Industry estimates put the total impact on the Italian economy at around €250 million, with sanitary ware exports alone accounting for nearly €140 million, according to BRG report.
The renewed restrictions were formally adopted by EU leaders in Brussels last week as part of a broader effort to tighten pressure on Moscow over its war in Ukraine.
Toilet business is serious business 🚽 'Italy set to lose around €140MN due to EU's ban on sanitary ware to Russia' — president of Italy-Russia Chamber of Commerce to RIA Turns out the sanctions have a… downstream effect https://t.co/lsdVNn0QnApic.twitter.com/6WSKPOuxEk— RT (@RT_com) December 27, 2025
Why Italy is exposed
Italy is one of Europe’s largest exporters of ceramic sanitary ware, with a strong manufacturing base concentrated in regions such as Emilia-Romagna. Industry sources said the extension of the ban, first introduced in 2022, has prolonged uncertainty for exporters that had hoped for a gradual easing of restrictions.
Business groups warned that while the ban on toilets and bidets may appear symbolic, it has tangible consequences for manufacturers with limited alternative markets at comparable scale.
Russia responds with mockery
Russian officials dismissed the move, arguing that the sanctions would harm European economies more than Russia’s. President Vladimir Putin, speaking to reporters in October, mocked the EU decision, saying it would “cost them dearly” and joking that Europe would “need Russian toilets” if current policies continued.
Russian authorities have repeatedly claimed that sanctions have forced domestic industries to adapt and diversify supply chains rather than weaken the economy.
What else the 19th package includes
Beyond sanitary ware, the EU’s latest sanctions extend restrictions to goods such as flowers, moss and motorised toys.
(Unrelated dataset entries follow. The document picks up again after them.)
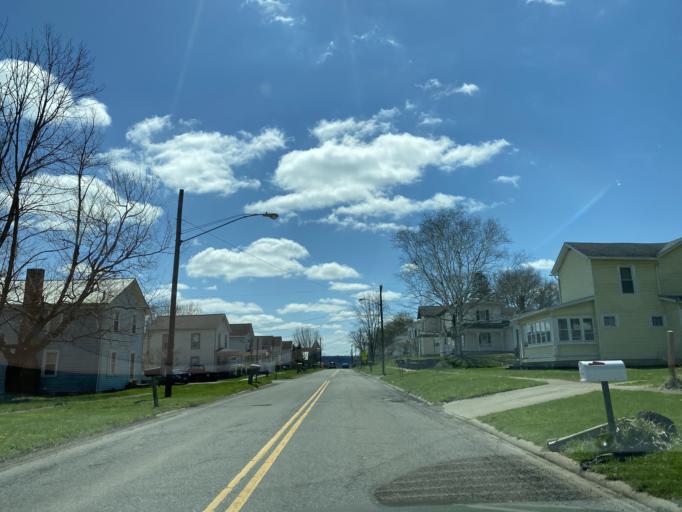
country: US
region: Ohio
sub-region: Wayne County
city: Shreve
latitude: 40.6880
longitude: -82.0223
More significantly, the package targets Russia’s liquefied natural gas (LNG) sector and tightens controls on over 100 vessels linked to Russia’s so-called “shadow fleet”, used to bypass oil export limits.
EU High Representative Kaja Kallas said the package also targets Russian banks, crypto exchanges and entities in third countries, including India and China, that are linked to sanctions circumvention.
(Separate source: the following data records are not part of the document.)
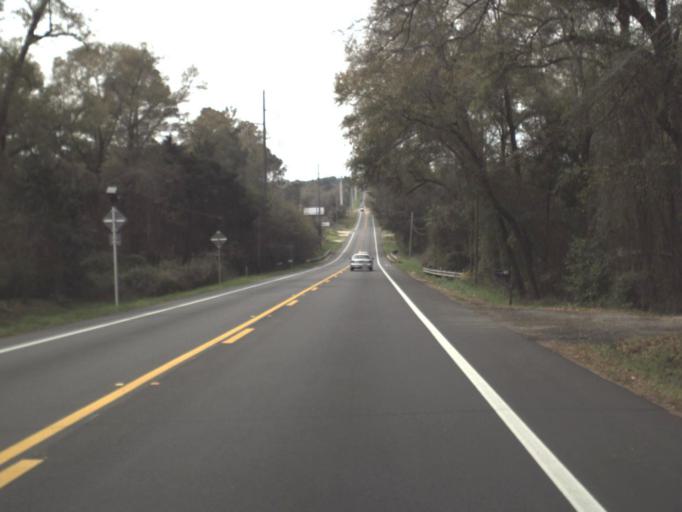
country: US
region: Florida
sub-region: Leon County
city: Tallahassee
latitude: 30.4351
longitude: -84.3661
European Commission President Ursula von der Leyen said the measures mark the first time the EU has directly hit Russia’s gas sector, which she described as central to financing the war.
The EU’s decision to broaden trade restrictions has increased economic pressure on Russia, but it has also amplified costs for certain European exporters. For Italy’s sanitary ware manufacturers, the extension means continued loss of a key market with limited short-term substitutes.
Industry groups are now pressing national and EU authorities for support measures and export diversification assistance, as Brussels signals that sanctions are likely to remain in place for the foreseeable future.